This document describes a server side implementation of RFC4533 in RHDS. It is implemented as plugin for two reasons
First the concepts of content synchronization are presented, the design of the plugin implementation is explained and a discussion of open topics follows
Although everything is fixed in RFC 4533 as always there are interpretations and design choices. This section presents the core elements and concepts of the RFC and how they will be used in the implementation. The RFC specifies a mechanism for a client to synchronize its copy of a database with the, changing, content of a directory server. It can be considered as a consumer initiated replication, where the server has no knowledge about the clients.
In contrast to replication it is not change oriented, but entry centric. Always complete entries (subject to access control and requested attributes) will be sent. Or, in update phases, dns (or uuids) of entries not changed or deleted since the last session.
To achieve this the RFC introduces several new LDAP elements and specifications for their content: messages and controls and defines how client and server exchange information.
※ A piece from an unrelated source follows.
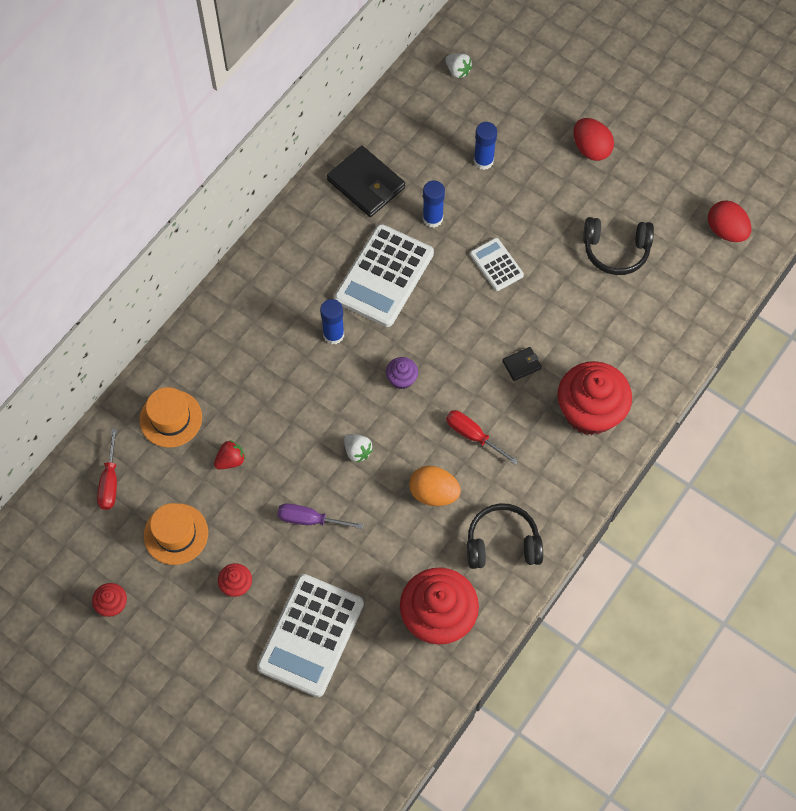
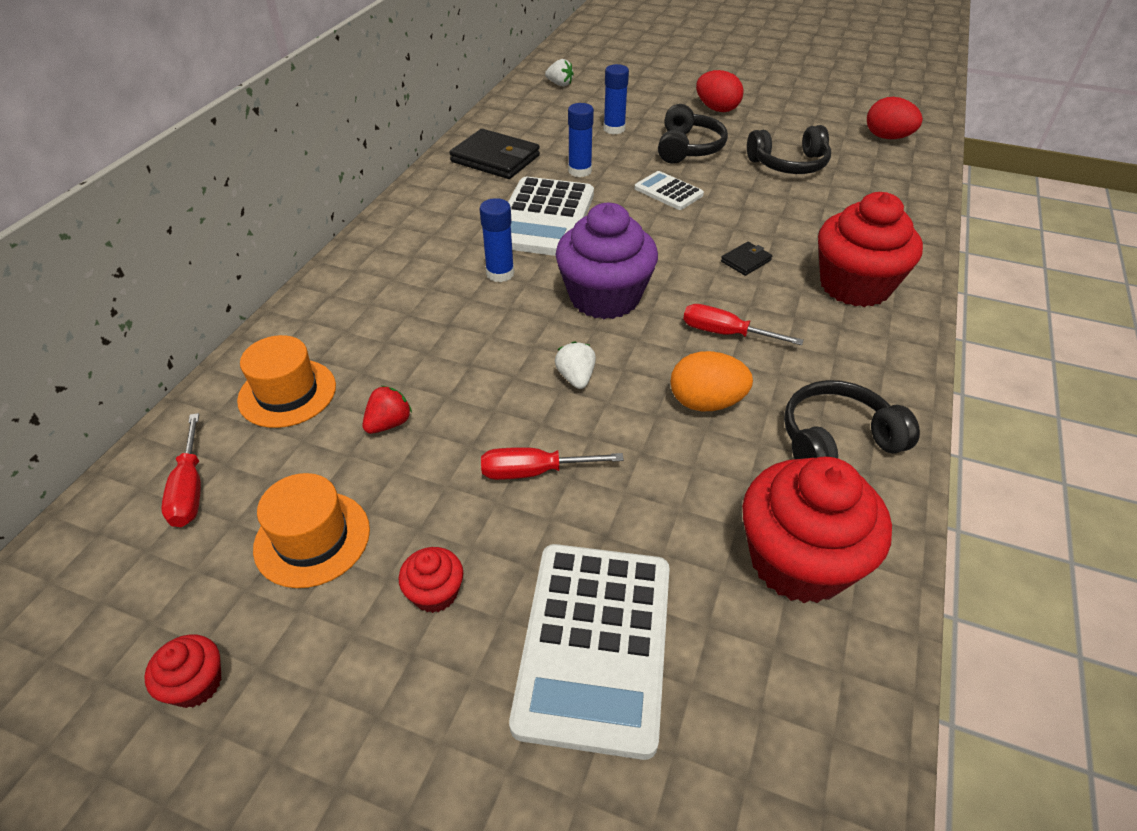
camera: 15 degrees left, 20 degrees down
(310, 520) = (535, 472): purple screwdriver -> red screwdriver
(357, 451) = (576, 378): white strawberry -> white strawberry turned 135 degrees counterclockwise
(402, 379) = (604, 297): purple cupcake -> purple cupcake, size x2.25
(538, 206) = (688, 148): none -> black headphones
Digression: relation to persistent searches
Reading the RFC the similarity with persistent searches is obvious, but there are two important differences:
* intermediate messages
A persistent search (not changes only) sends the full results of the search and then switches to persistent mode, but the client is not notified when the first phase is completed
* session management
Each persistent search starts with getting all entries, there is no state information so that a new persistent search can just enhance the results of a previous search
These shortcomings are addressed by RFC4533, but the implementation can build on what is available with persistent searches.
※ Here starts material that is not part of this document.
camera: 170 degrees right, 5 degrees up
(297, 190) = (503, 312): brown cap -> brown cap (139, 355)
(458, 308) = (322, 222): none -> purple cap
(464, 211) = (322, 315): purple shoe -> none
There are two new controls, one to initiate a synchronization session and a state control to be sent with any response (result or entry) back to the client
sync request control
controlType is 1.3.6.1.4.1.4203.1.9.1.1
syncRequestValue ::= SEQUENCE {
mode ENUMERATED {
-- 0 unused
refreshOnly (1),
-- 2 reserved
refreshAndPersist (3)
},
cookie syncCookie OPTIONAL,
reloadHint BOOLEAN DEFAULT FALSE
}
This initiates the synchronization session and defines one of two potential modes; refreshOnly or refreshAndPersist. The optional cookie can be used to continue a previous synchronization session
sync state control
syncStateValue ::= SEQUENCE {
state ENUMERATED {
present (0),
add (1),
modify (2),
delete (3)
},
entryUUID syncUUID,
cookie syncCookie OPTIONAL
}
It has to be sent with each result entry. It is attached to entries in the refresh phase and in the persist phase when updates are sent. Important is the entryUUID, which the client has to use to uniquely identify entries, the dn might have changed. Note that there is no specific state for modrdn operations, it is the task of the client to handle this based on the entryUUID
sync done control
syncDoneValue ::= SEQUENCE {
cookie syncCookie OPTIONAL,
refreshDeletes BOOLEAN DEFAULT FALSE
}
This control is sent with a search result done message and will only be sent to complete a refresh only session. It should provide a cookie to the client to be used in further update sessions
There is one new message introduced to indicate the completion of the refresh phase when a the client requested a refreshAndPersist session or the separation of two phases in the refresh phase. It defines the responsename and responsevalue of a LDAP intermediate response message as defined in rfc4511
responseName is 1.3.6.1.4.1.4203.1.9.1.4 and
responseValue contains a BER-encoded syncInfoValue. The criticality is FALSE (and hence absent).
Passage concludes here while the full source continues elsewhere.